Pocas palabras no pueden medir la intensidad de una emoción y más cuando esta vuela sobre siglos. Al escuchar la Novena Sinfonía de Beethoven, interpretada por la Orquesta Juvenil Centroamericana y del Caribe con el coro Cantorum, en el Teatro Nacional Rubén Darío, sentí que no había espacio para describir los extremos de gozo y dolor.
El universo auditivo se regocija cuando recibe la visita de las pulcras partes instrumentales en los primeros tres movimientos y el último —Presto— de la hegemonía coral. Dolor porque al vivir la conclusiva unicidad, pensé en lo que debió sufrir el autor. No pudo oírla por tener a la sordera en agresiva plenitud.
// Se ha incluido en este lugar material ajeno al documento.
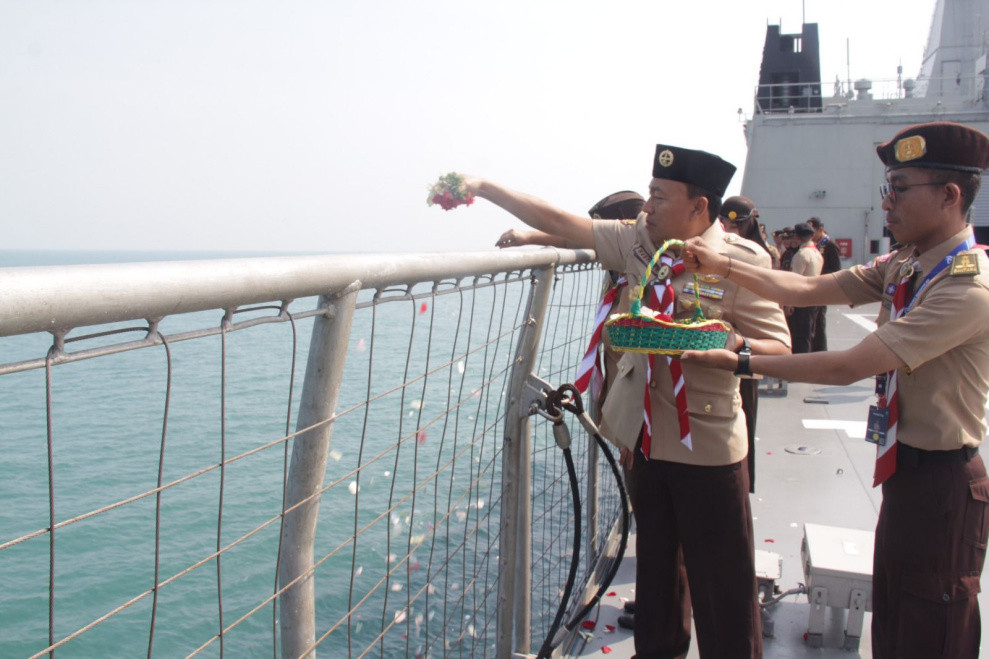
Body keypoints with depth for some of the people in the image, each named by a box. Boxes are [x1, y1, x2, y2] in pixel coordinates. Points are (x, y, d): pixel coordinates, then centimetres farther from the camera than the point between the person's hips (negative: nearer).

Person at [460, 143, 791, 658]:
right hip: (649, 440, 5)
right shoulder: (638, 241, 3)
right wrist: (482, 188, 0)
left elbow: (778, 348, -12)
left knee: (722, 583, 1)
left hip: (708, 446, -5)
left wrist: (730, 344, -32)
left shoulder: (740, 259, -11)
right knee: (655, 564, 20)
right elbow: (561, 223, 3)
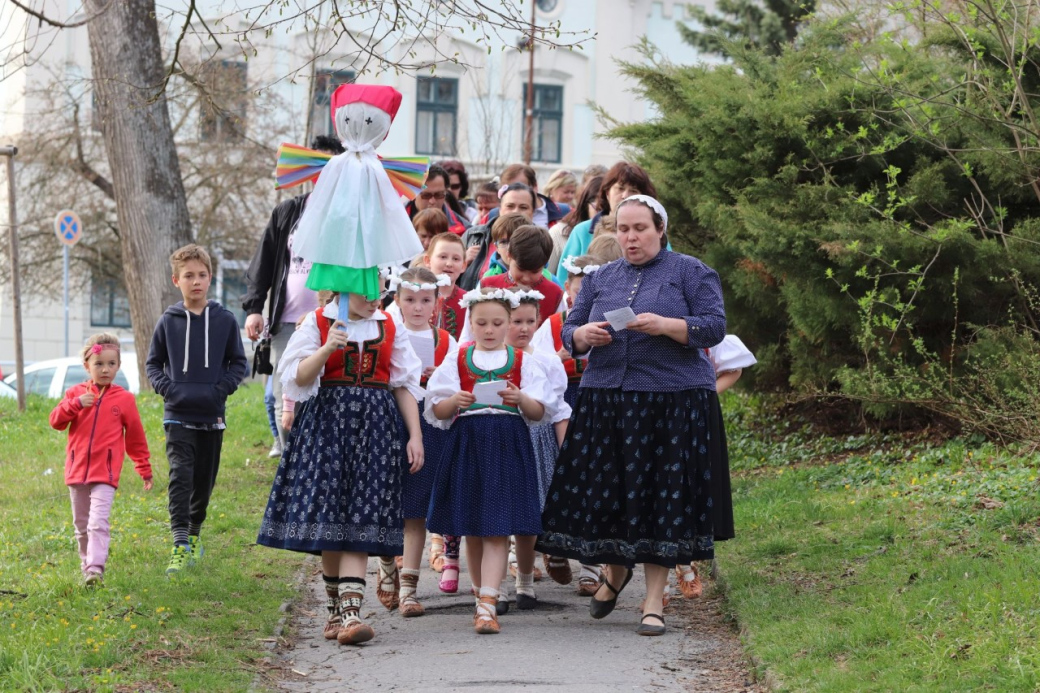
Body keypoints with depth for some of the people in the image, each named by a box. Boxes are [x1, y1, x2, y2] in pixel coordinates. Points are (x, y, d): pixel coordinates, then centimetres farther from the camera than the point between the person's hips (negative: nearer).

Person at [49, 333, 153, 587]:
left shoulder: (124, 399, 1)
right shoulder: (76, 393, 7)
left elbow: (136, 437, 8)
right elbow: (56, 421, -1)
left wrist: (145, 470, 12)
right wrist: (75, 404, -17)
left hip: (105, 472, -3)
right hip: (77, 469, 3)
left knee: (98, 522, -17)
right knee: (81, 524, 13)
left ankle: (95, 568, -24)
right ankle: (86, 563, 28)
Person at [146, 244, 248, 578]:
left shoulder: (225, 320, 1)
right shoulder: (168, 321, 1)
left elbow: (238, 363, 8)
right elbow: (153, 363, 11)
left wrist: (222, 389, -7)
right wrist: (166, 388, -6)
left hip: (212, 415, 2)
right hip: (178, 415, -2)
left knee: (205, 481, 12)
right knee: (180, 475, -15)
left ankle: (194, 533, 34)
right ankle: (181, 546, -21)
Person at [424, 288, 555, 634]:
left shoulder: (521, 361, 7)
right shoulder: (457, 360, 9)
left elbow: (539, 412, 3)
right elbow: (436, 411, 5)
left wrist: (520, 399, -17)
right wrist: (455, 401, -16)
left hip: (508, 447, -2)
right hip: (467, 445, 2)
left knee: (497, 529, -10)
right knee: (472, 529, 8)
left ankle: (487, 605, -18)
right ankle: (482, 591, 24)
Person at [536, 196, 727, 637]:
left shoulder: (690, 272, 4)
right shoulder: (600, 279, 16)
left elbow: (714, 326, -5)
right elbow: (568, 329, 15)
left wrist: (666, 326, -20)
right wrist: (583, 334, -9)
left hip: (672, 401, -3)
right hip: (605, 400, 4)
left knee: (661, 496, -3)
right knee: (605, 491, 1)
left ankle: (654, 601, 5)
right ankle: (615, 571, 29)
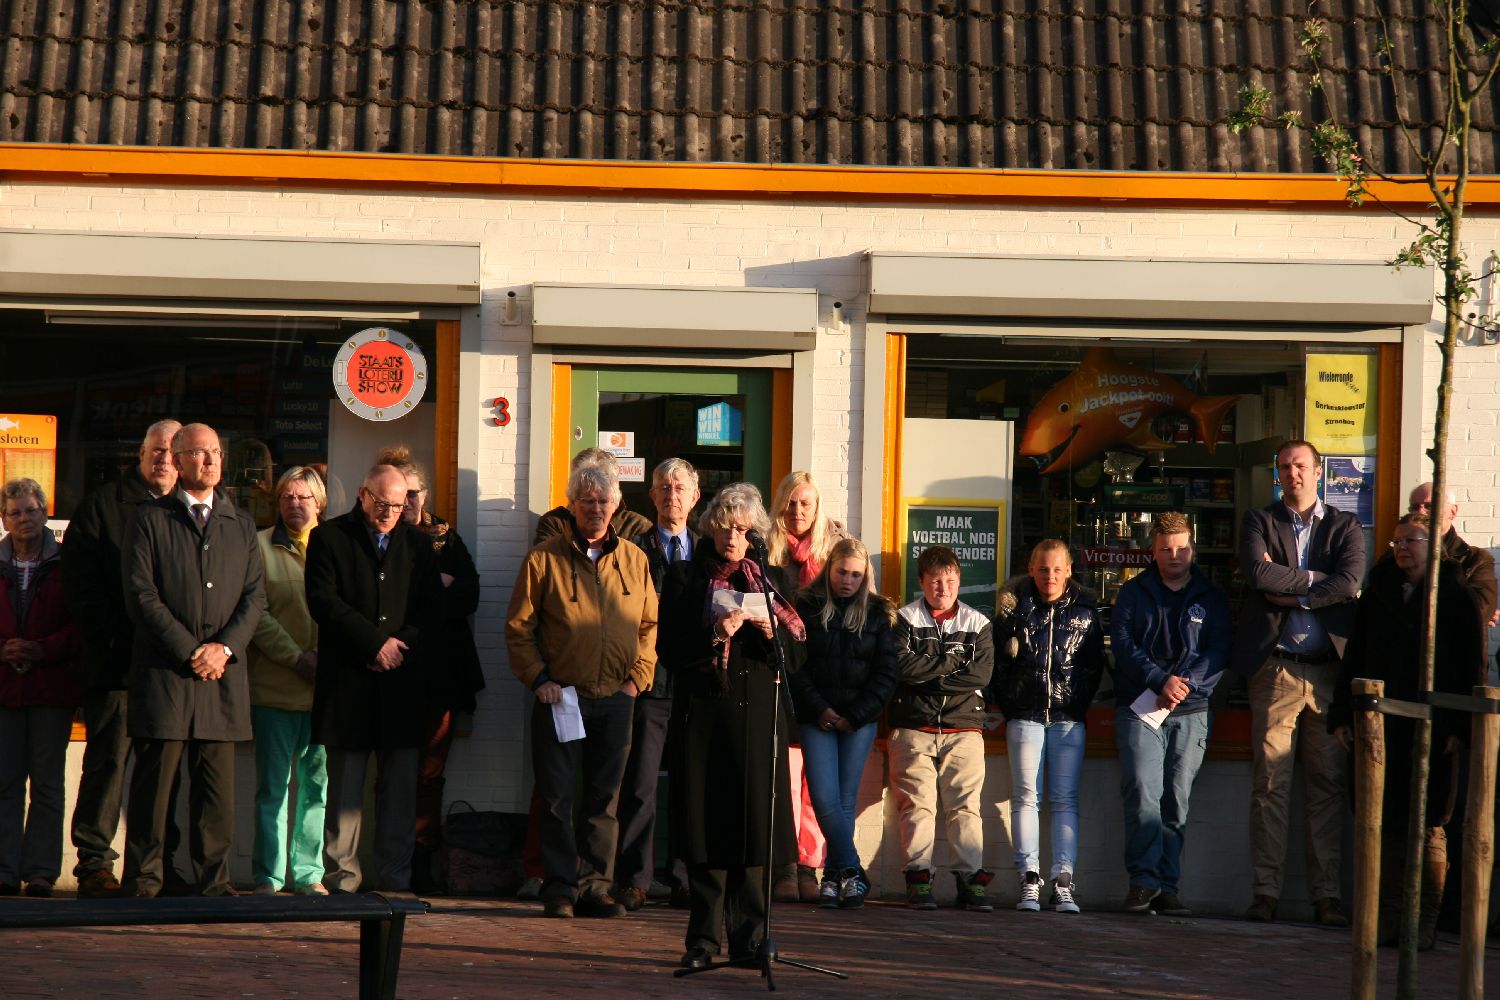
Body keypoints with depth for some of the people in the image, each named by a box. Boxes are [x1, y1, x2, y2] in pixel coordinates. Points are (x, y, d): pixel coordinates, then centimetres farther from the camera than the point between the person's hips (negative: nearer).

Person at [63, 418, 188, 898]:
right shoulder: (102, 505, 4)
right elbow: (79, 580, 0)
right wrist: (113, 636, -9)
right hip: (115, 660, -3)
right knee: (107, 762, -4)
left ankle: (160, 865, 10)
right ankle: (94, 863, -1)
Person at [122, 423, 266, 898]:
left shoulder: (241, 525, 16)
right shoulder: (151, 520, 4)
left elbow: (255, 595, 10)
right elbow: (141, 595, -4)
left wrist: (224, 648, -6)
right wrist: (190, 651, -10)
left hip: (223, 674, 3)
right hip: (163, 672, -3)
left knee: (218, 783, 2)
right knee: (154, 776, -4)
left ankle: (213, 878, 8)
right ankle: (143, 876, 3)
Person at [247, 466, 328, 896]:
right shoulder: (260, 546, 3)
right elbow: (256, 615, -3)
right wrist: (298, 658, -11)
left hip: (325, 688, 3)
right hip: (274, 687, -3)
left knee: (317, 783, 5)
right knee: (273, 785, 0)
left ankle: (308, 873, 12)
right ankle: (268, 875, 4)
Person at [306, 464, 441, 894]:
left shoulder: (416, 543, 15)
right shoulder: (329, 538, 5)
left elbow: (432, 608, 11)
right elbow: (323, 601, -6)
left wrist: (403, 646, -7)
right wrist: (376, 642, -11)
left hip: (401, 681, 3)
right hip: (348, 681, -3)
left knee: (400, 786, 1)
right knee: (345, 788, 0)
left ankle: (395, 879, 6)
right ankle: (342, 878, 4)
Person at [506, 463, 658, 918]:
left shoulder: (634, 560, 9)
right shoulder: (545, 557, 1)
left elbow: (649, 624, 14)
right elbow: (518, 626, 2)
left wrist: (637, 677, 2)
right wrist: (538, 678, -7)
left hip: (615, 699, 2)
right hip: (559, 696, -2)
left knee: (604, 796, 6)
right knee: (556, 796, -2)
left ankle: (595, 885, 12)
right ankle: (561, 887, 5)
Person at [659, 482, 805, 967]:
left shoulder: (770, 580, 14)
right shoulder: (686, 581, 8)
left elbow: (795, 652, 11)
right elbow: (671, 646, 0)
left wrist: (769, 632, -8)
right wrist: (717, 634, -14)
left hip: (757, 714, 1)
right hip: (705, 713, -1)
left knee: (754, 820, -3)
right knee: (707, 823, -4)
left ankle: (749, 936, 1)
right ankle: (704, 937, 0)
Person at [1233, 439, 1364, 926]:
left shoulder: (1345, 527, 12)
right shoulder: (1260, 521, 10)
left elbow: (1349, 582, -6)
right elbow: (1258, 574, -10)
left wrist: (1289, 592, -7)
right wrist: (1313, 579, -6)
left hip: (1329, 670, 1)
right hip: (1276, 668, -1)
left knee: (1328, 785, 1)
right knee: (1269, 784, -3)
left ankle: (1326, 894, 3)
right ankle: (1266, 891, -1)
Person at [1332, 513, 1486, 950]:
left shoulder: (1457, 598, 1)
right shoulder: (1377, 594, 14)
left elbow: (1472, 666, -2)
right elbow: (1354, 658, 16)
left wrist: (1461, 726, -8)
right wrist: (1342, 714, 9)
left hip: (1433, 730, -4)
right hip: (1381, 725, 4)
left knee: (1427, 829, -1)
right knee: (1386, 826, 3)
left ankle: (1425, 923, 5)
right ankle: (1388, 918, 9)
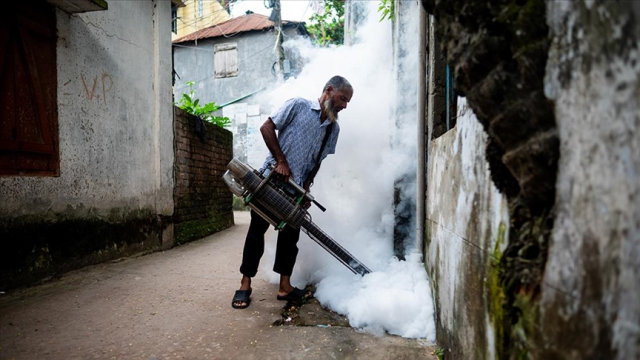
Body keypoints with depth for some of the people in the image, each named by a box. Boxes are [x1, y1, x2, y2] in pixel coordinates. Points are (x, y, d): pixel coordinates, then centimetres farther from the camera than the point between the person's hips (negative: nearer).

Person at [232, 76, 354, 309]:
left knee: (290, 234, 7)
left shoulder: (333, 128, 9)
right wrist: (281, 161, -13)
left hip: (296, 188, 5)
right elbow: (266, 128, -8)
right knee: (257, 230, 2)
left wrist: (306, 186, 0)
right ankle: (245, 285, 12)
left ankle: (285, 286, 18)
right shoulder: (299, 105, -6)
En el primer movimiento —allegro— se alza la imagen de un nuevo Prometeo. Un fantasma en contrastes se suelta del caos y vuelve a él. Quintas en atmósfera mística. El demonio se rebela escalofriante. Pero en el final el destino resuelve con un decreto: “Vete miserable”. El scherzo sigue rodando sobre las pistas de la fantasía dentro del renovado ambiente demoníaco con un fantástico “sostenuto” y el amplio “fugato” como que Beethoven en ese movimiento se hubiese transformado en pintor dándole pinceladas a una acuarela. Tanto en el scherzo como el adagio es perceptible la oposición entre cielo y tierra, la lejanía infinita de dos situaciones. La sorprendente fanfarria de las trompas y las trompetas rompe el esquema de la distancia para volver a poner las plantas en la rigurosa superficie de la realidad y luego el presto. Emerge triunfal la alegría, la oda de Schiller: “Todos los hombres son hermanos” convirtiendo al epílogo filosófico en una teoría llena de colores, lo más hermoso que tiene este patrimonio cultural de la humanidad.
Todos los presentes nos abrazamos pero con las palmas en unánime júbilo y admiración.